The UK aims to spend £246m ($320m) over four years to fund research on batteries.
The plan is to boost the UK’s progress on electric vehicle technology and even help its grid cope with the intermittency of solar and wind power, capacity for which is growing fast.
It’s part of a drive to boost Britain’s competitiveness in six new technology areas.
Government says it will set up a body called a “Battery Institute” to disburse the money to companies interested in doing the research.
The announcement came this week just before the government said new diesel and petrol cars and vans will be banned in the UK from 2040 in a bid to tackle air pollution.
Also this week, car maker BMW said a fully electric version of the Mini will be built at the UK’s Cowley plant in Oxford starting in 2019.
The focus on batteries comes as the regulator Ofgem said major changes in the way electricity is made, used and stored could mean UK consumers could save billions of pounds on their energy bills.
The rules could make it easier for people to generate their own electricity with solar panels, store it in batteries and sell it to the National Grid.
The new approach will reduce costs for someone who allows their washing machine to be turned on by the internet to maximise use of cheap solar power on a sunny afternoon.
Ofgem and the National Grid are trying to make Britain’s transmission and distribution systems flexible enough to accommodate intermittent solar and wind energy sources.
Now there is little capacity to store renewable energy in the UK and there is no commercial mechanism established to buy and sell battery storage as a service.
However, this is set to change.
The government says its £246m, called the “Faraday Challenge”, is intended to help UK businesses “seize the opportunities presented by the transition to a low carbon economy”.
It also wants the UK to lead the world in making batteries for electric vehicles.

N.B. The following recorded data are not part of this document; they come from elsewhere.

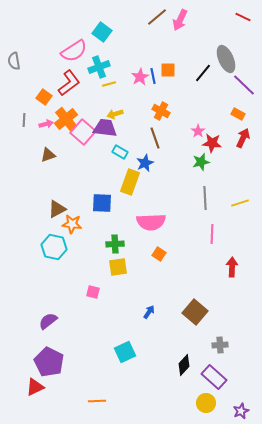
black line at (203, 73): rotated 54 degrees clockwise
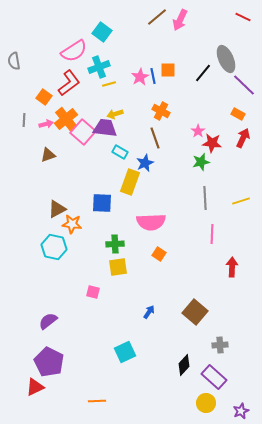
yellow line at (240, 203): moved 1 px right, 2 px up
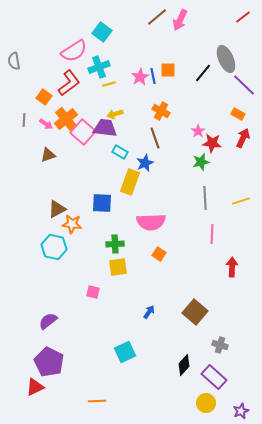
red line at (243, 17): rotated 63 degrees counterclockwise
pink arrow at (46, 124): rotated 48 degrees clockwise
gray cross at (220, 345): rotated 21 degrees clockwise
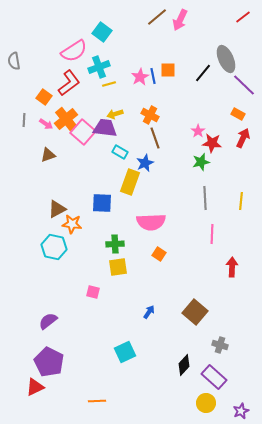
orange cross at (161, 111): moved 11 px left, 4 px down
yellow line at (241, 201): rotated 66 degrees counterclockwise
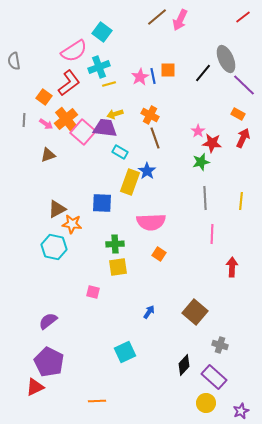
blue star at (145, 163): moved 2 px right, 8 px down; rotated 12 degrees counterclockwise
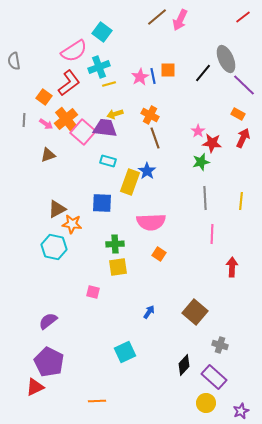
cyan rectangle at (120, 152): moved 12 px left, 9 px down; rotated 14 degrees counterclockwise
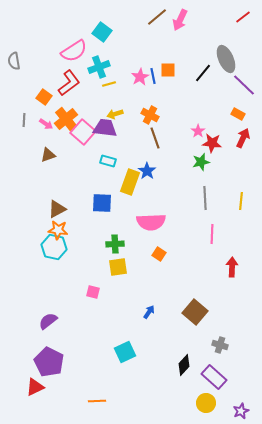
orange star at (72, 224): moved 14 px left, 6 px down
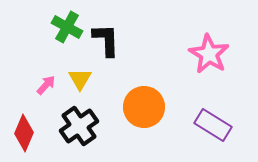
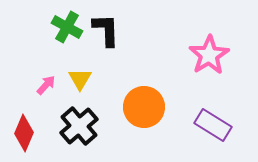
black L-shape: moved 10 px up
pink star: moved 1 px down; rotated 9 degrees clockwise
black cross: rotated 6 degrees counterclockwise
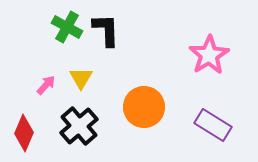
yellow triangle: moved 1 px right, 1 px up
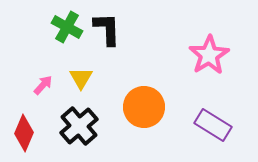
black L-shape: moved 1 px right, 1 px up
pink arrow: moved 3 px left
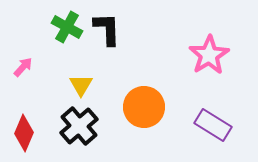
yellow triangle: moved 7 px down
pink arrow: moved 20 px left, 18 px up
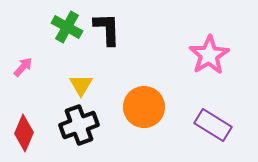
black cross: moved 1 px up; rotated 21 degrees clockwise
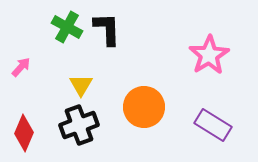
pink arrow: moved 2 px left
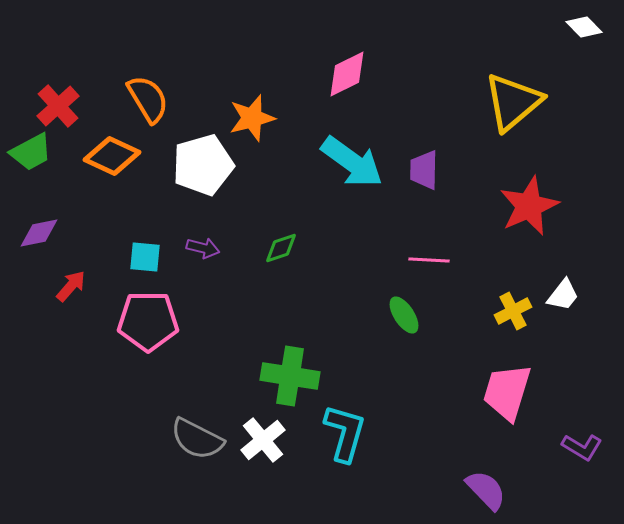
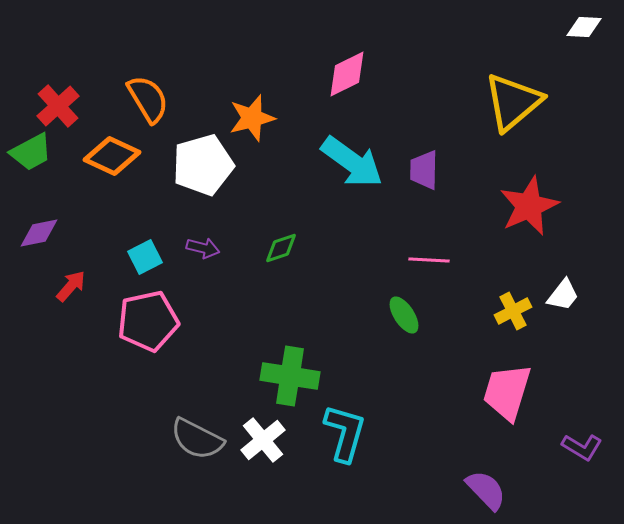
white diamond: rotated 42 degrees counterclockwise
cyan square: rotated 32 degrees counterclockwise
pink pentagon: rotated 12 degrees counterclockwise
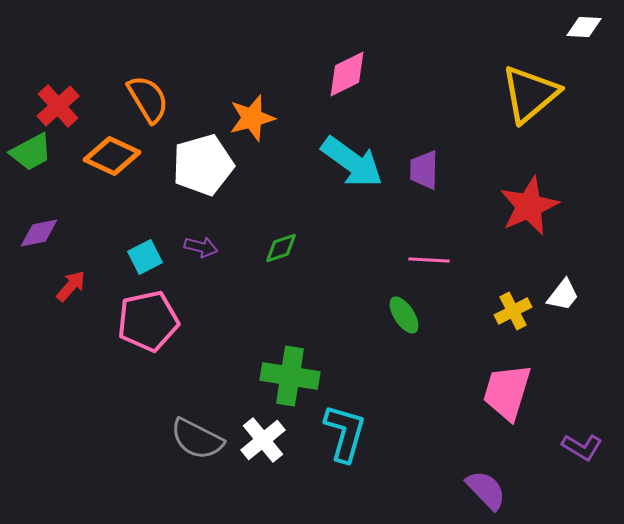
yellow triangle: moved 17 px right, 8 px up
purple arrow: moved 2 px left, 1 px up
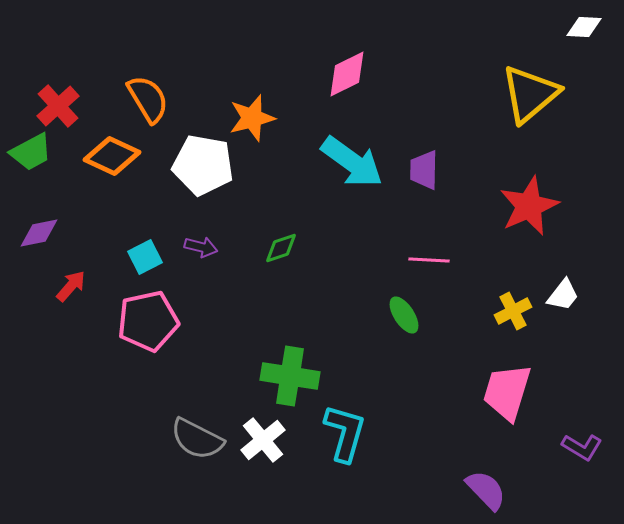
white pentagon: rotated 26 degrees clockwise
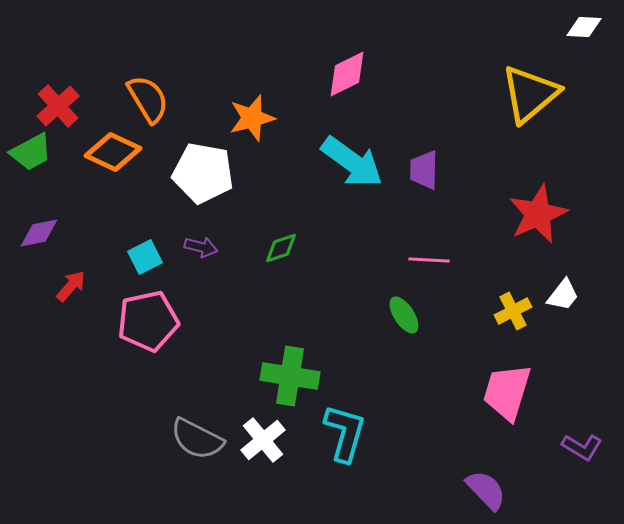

Ofgem said on Monday that the rapidly falling cost of renewables may lead to cheaper power for consumers.
It said “up to £40bn” could be taken off the country’s energy bills “in the coming decades”.
The “battery institute” is part of the government’s £1bn Industrial Strategy Challenge Fund (ISCF), intended to promote Britain’s leadership in six technology areas, the five others being medicine, robotics, self-driving vehicles, manufacturing and space technology.
The opposition Labour Party poured cold water on it, with Rebecca Long-Bailey, Labour’s shadow business secretary, calling it a “damp squib”.
“The government’s promise of investment in battery technology is simply a re-announcement of funding promised back in April as part of the ISCF, and their record of supporting emerging green industries is abysmal,” she said.
She added: “Labour’s plans for energy market reform would see consumers’ bills slashed by £120 and our industrial strategy to create one million good jobs and ensure that we find 60% of our energy from renewable sources by 2030 has real teeth, backed up our £250bn National Transformation Fund.”
“A tiny, tiny price”
The National Grid held an auction last year for companies that wanted to supply battery systems to the National Grid as a means of counter-balancing sudden changes in frequency or supply.
The tender for 200MW of battery storage attracted 1.3GW worth of applications, mostly using lithium ion technologies, a National Grid official told GCR’s sister publication, Construction Research & Innovation.
Julian Leslie, head of electricity network development at the National Grid, said they would be coming on stream between the end of this year to October 2018, with prices in the region of £10 per kw/h.
“It’s a tiny, tiny price. We were shocked as to how low that price was,” Leslie said.
He added that National Grid had identified up to 11 different services that batteries could offer network operators.